I am also on the lookout for any seasoned mecha modellers out there from all over the planet willing to dedicate some time to making this community the best it can be. Send me a message on the GundamUK facebook page if you are interested!

I shall keep ya’ll updated on the facebook page as to the status of my move. I need to make a new spray booth, and photography area.. looking forward to this project 🙂

 

 

Has Bandai made us lazy modellers?

In a recent discussion with my fellow countryman Bearded Builds, I was given the proposition that, Bandai kits make people lazy modellers. It’s always been an elephant in the room, in that we were talking about working on resin kits, and having just received an adorable GMGouf resin kit from e2046 I was complaining about the masking aspect of the project is somewhat daunting. Then, looking behind me on the shelf I realised I had been building up a collection of resin kits and conversion kits that had not been worked on, at all.

Most resin kits, in case you don’t know are not snap-fit. They’re not colour separated (most of the time) and they require a degree of cleaning up, sanding, gluing and pinning into a fixed position, all before you actually start painting and masking. They have an advantage though – they’re crisp in detail, and you’ll find much more unusual, obscure and cool designs outside the realm of conventional licensing.

So, that reeling feeling that I get when thinking about the work involved in constructing a resin kit – I blame entirely on the ingenious and ease-of-assembly you get with standard Bandai gunpla, where I started my modelling journey. Has this standard, now become the baseline expectation for the majority of mecha modellers?
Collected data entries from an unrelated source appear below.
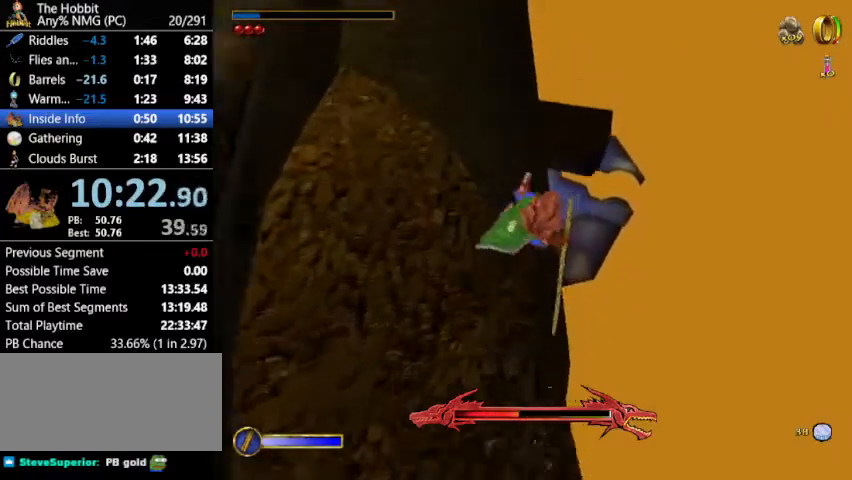
{"keys": ["w"], "mouse": ["right"], "events": [[500, "mouse_right", "down"]]}
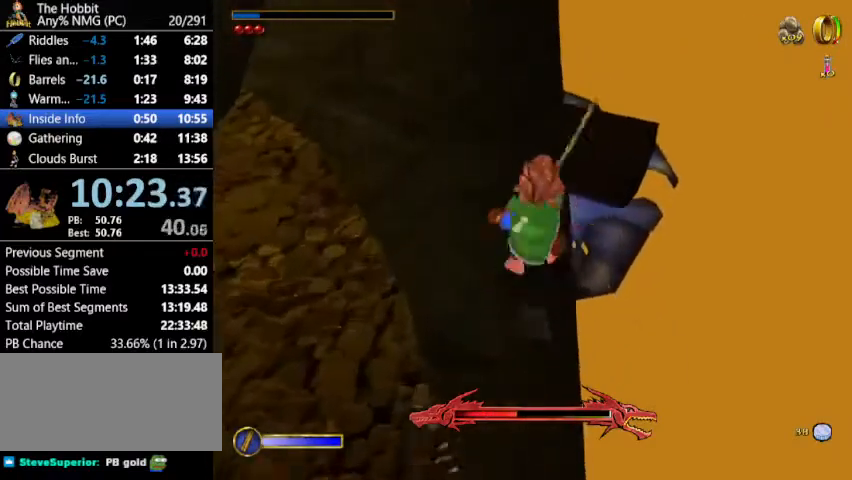
{"keys": ["w"], "mouse": [], "events": [[33, "mouse_left", "down"], [133, "mouse_right", "up"], [200, "mouse_left", "up"]]}
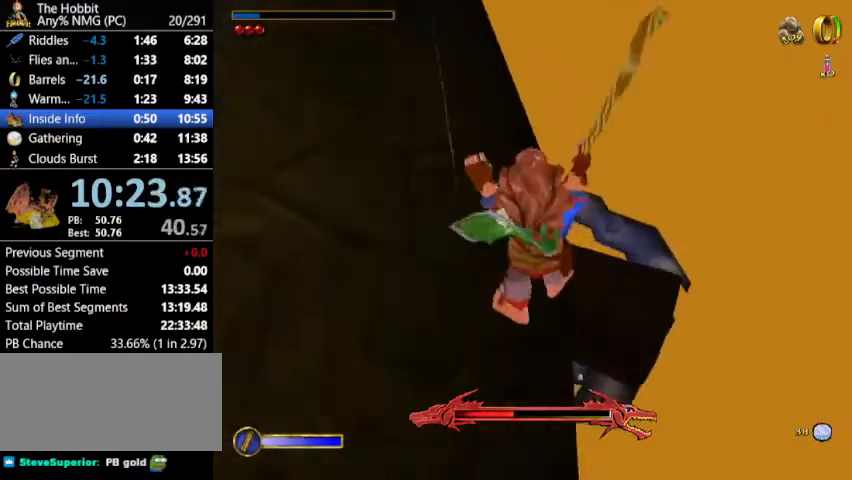
{"keys": ["w"], "mouse": ["right"], "events": [[433, "mouse_right", "down"]]}
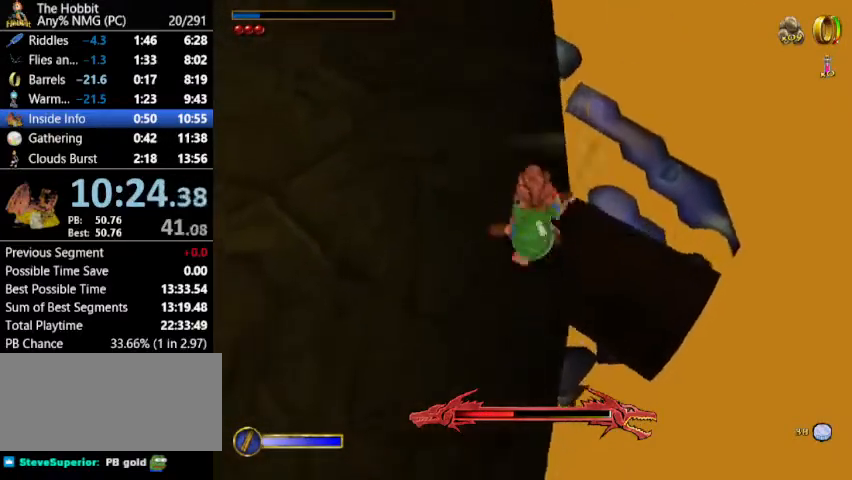
{"keys": ["w"], "mouse": [], "events": [[33, "mouse_left", "down"], [67, "mouse_right", "up"], [133, "mouse_left", "up"]]}
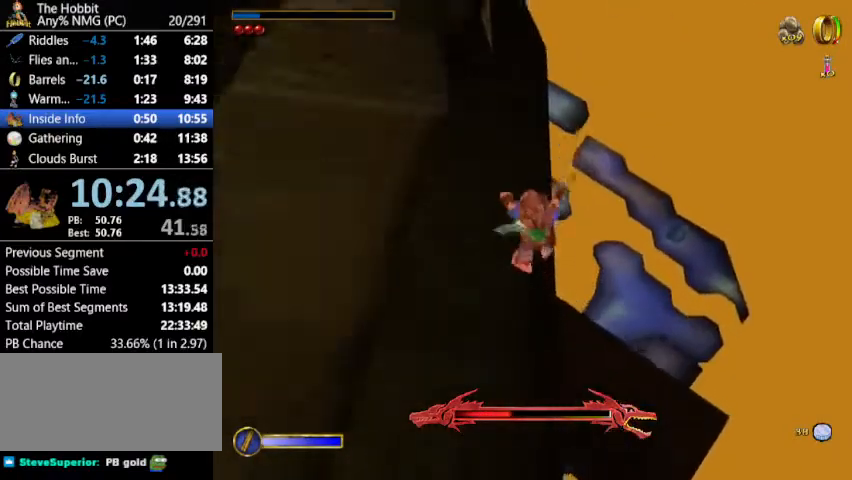
{"keys": ["w"], "mouse": [], "events": [[300, "mouse_right", "down"], [367, "mouse_left", "down"], [400, "mouse_right", "up"], [467, "mouse_left", "up"]]}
Is the majority of the mech modelling hobby, entitled, even spoiled? or is this just how the hobby has evolved with new technology and innovation, and it’s exposure to newer generations of aspiring modellers?

I thought I was one of the ‘old farts’ of the mech modelling world, shaking my stick at newbies saying ‘you don’t know what real modelling is!’ but I’ve come to the realisation that in comparison to those who have been doing it for decades, I’m a spring lamb naively pouncing in a field of flowers without a care in the world.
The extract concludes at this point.